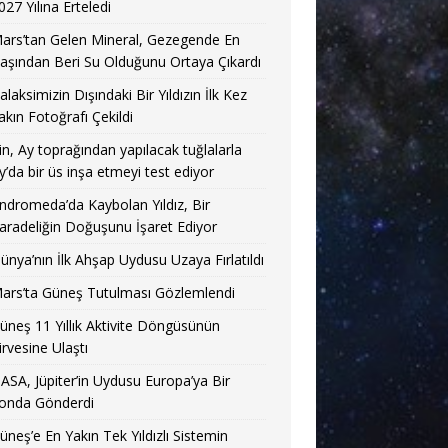
027 Yılına Erteledi
ars’tan Gelen Mineral, Gezegende En
aşından Beri Su Olduğunu Ortaya Çıkardı
alaksimizin Dışındaki Bir Yıldızın İlk Kez
akın Fotoğrafı Çekildi
in, Ay toprağından yapılacak tuğlalarla
y’da bir üs inşa etmeyi test ediyor
ndromeda’da Kaybolan Yıldız, Bir
aradeliğin Doğuşunu İşaret Ediyor
ünya’nın İlk Ahşap Uydusu Uzaya Fırlatıldı
ars’ta Güneş Tutulması Gözlemlendi
üneş 11 Yıllık Aktivite Döngüsünün
irvesine Ulaştı
ASA, Jüpiter’in Uydusu Europa’ya Bir
onda Gönderdi
üneş’e En Yakın Tek Yıldızlı Sistemin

Directions →
For this exercise, copy each line from the listing above that has the word "Uydusu".

Completed exercise →
ünya’nın İlk Ahşap Uydusu Uzaya Fırlatıldı
ASA, Jüpiter’in Uydusu Europa’ya Bir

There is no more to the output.